Down to the last character, repeat the data that follows.

━━━ Information shown

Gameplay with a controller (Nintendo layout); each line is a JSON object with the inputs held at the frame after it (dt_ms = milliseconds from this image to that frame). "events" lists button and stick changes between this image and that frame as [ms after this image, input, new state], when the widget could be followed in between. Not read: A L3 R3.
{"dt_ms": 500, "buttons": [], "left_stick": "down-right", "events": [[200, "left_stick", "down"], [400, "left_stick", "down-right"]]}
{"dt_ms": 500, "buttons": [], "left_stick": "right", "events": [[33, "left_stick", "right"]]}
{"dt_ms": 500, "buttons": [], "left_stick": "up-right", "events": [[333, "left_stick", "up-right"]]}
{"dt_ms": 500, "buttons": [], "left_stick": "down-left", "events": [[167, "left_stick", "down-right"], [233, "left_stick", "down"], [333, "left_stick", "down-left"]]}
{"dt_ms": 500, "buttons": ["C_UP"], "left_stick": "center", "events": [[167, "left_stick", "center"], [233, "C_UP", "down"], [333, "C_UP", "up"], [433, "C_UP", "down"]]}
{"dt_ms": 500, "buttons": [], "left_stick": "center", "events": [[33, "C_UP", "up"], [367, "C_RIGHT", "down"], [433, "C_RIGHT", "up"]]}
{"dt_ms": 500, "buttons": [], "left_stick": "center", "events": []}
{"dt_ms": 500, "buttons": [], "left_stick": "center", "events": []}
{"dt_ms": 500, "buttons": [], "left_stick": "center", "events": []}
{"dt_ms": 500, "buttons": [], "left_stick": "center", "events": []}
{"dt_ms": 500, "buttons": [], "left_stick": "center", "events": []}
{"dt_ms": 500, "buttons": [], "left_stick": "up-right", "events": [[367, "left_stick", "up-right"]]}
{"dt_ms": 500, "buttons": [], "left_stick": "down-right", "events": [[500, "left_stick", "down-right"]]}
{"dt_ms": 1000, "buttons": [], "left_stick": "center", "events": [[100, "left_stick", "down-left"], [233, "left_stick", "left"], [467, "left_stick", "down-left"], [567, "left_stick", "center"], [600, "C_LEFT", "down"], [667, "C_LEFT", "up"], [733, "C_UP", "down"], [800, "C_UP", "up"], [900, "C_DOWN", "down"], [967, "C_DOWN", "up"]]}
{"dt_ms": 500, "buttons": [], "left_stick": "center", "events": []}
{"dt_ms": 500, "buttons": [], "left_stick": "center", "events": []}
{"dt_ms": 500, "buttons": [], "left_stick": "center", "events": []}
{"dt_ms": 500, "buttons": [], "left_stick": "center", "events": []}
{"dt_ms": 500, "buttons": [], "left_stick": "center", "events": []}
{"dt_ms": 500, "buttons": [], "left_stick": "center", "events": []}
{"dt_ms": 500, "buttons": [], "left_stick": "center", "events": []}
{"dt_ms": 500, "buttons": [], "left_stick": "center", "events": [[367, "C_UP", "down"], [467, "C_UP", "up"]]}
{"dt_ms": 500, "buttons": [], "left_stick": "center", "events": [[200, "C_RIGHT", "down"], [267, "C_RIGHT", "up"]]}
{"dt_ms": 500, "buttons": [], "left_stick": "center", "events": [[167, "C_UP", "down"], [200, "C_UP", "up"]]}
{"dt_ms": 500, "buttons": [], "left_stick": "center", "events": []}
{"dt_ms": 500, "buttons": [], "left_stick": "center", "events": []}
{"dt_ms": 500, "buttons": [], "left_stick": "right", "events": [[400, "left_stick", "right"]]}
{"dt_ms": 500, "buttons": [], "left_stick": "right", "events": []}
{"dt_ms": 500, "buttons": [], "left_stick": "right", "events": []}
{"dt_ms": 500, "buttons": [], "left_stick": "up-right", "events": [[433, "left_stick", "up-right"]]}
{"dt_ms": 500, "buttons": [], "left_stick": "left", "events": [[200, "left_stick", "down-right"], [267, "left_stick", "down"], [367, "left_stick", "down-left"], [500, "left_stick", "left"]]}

━━━━━━

» Written response
Gameplay with a controller (Nintendo layout); each line is a JSON object with the inputs held at the frame after it (dt_ms = milliseconds from this image to that frame). "events" lists button and stick changes between this image and that frame as [ms after this image, input, new state], when the widget could be followed in between. Not read: A L3 R3.
{"dt_ms": 500, "buttons": [], "left_stick": "down-right", "events": [[200, "left_stick", "down"], [400, "left_stick", "down-right"]]}
{"dt_ms": 500, "buttons": [], "left_stick": "right", "events": [[33, "left_stick", "right"]]}
{"dt_ms": 500, "buttons": [], "left_stick": "up-right", "events": [[333, "left_stick", "up-right"]]}
{"dt_ms": 500, "buttons": [], "left_stick": "down-left", "events": [[167, "left_stick", "down-right"], [233, "left_stick", "down"], [333, "left_stick", "down-left"]]}
{"dt_ms": 500, "buttons": ["C_UP"], "left_stick": "center", "events": [[167, "left_stick", "center"], [233, "C_UP", "down"], [333, "C_UP", "up"], [433, "C_UP", "down"]]}
{"dt_ms": 500, "buttons": [], "left_stick": "center", "events": [[33, "C_UP", "up"], [367, "C_RIGHT", "down"], [433, "C_RIGHT", "up"]]}
{"dt_ms": 500, "buttons": [], "left_stick": "center", "events": []}
{"dt_ms": 500, "buttons": [], "left_stick": "center", "events": []}
{"dt_ms": 500, "buttons": [], "left_stick": "center", "events": []}
{"dt_ms": 500, "buttons": [], "left_stick": "center", "events": []}
{"dt_ms": 500, "buttons": [], "left_stick": "center", "events": []}
{"dt_ms": 500, "buttons": [], "left_stick": "up-right", "events": [[367, "left_stick", "up-right"]]}
{"dt_ms": 500, "buttons": [], "left_stick": "down-right", "events": [[500, "left_stick", "down-right"]]}
{"dt_ms": 1000, "buttons": [], "left_stick": "center", "events": [[100, "left_stick", "down-left"], [233, "left_stick", "left"], [467, "left_stick", "down-left"], [567, "left_stick", "center"], [600, "C_LEFT", "down"], [667, "C_LEFT", "up"], [733, "C_UP", "down"], [800, "C_UP", "up"], [900, "C_DOWN", "down"], [967, "C_DOWN", "up"]]}
{"dt_ms": 500, "buttons": [], "left_stick": "center", "events": []}
{"dt_ms": 500, "buttons": [], "left_stick": "center", "events": []}
{"dt_ms": 500, "buttons": [], "left_stick": "center", "events": []}
{"dt_ms": 500, "buttons": [], "left_stick": "center", "events": []}
{"dt_ms": 500, "buttons": [], "left_stick": "center", "events": []}
{"dt_ms": 500, "buttons": [], "left_stick": "center", "events": []}
{"dt_ms": 500, "buttons": [], "left_stick": "center", "events": []}
{"dt_ms": 500, "buttons": [], "left_stick": "center", "events": [[367, "C_UP", "down"], [467, "C_UP", "up"]]}
{"dt_ms": 500, "buttons": [], "left_stick": "center", "events": [[200, "C_RIGHT", "down"], [267, "C_RIGHT", "up"]]}
{"dt_ms": 500, "buttons": [], "left_stick": "center", "events": [[167, "C_UP", "down"], [200, "C_UP", "up"]]}
{"dt_ms": 500, "buttons": [], "left_stick": "center", "events": []}
{"dt_ms": 500, "buttons": [], "left_stick": "center", "events": []}
{"dt_ms": 500, "buttons": [], "left_stick": "right", "events": [[400, "left_stick", "right"]]}
{"dt_ms": 500, "buttons": [], "left_stick": "right", "events": []}
{"dt_ms": 500, "buttons": [], "left_stick": "right", "events": []}
{"dt_ms": 500, "buttons": [], "left_stick": "up-right", "events": [[433, "left_stick", "up-right"]]}
{"dt_ms": 500, "buttons": [], "left_stick": "left", "events": [[200, "left_stick", "down-right"], [267, "left_stick", "down"], [367, "left_stick", "down-left"], [500, "left_stick", "left"]]}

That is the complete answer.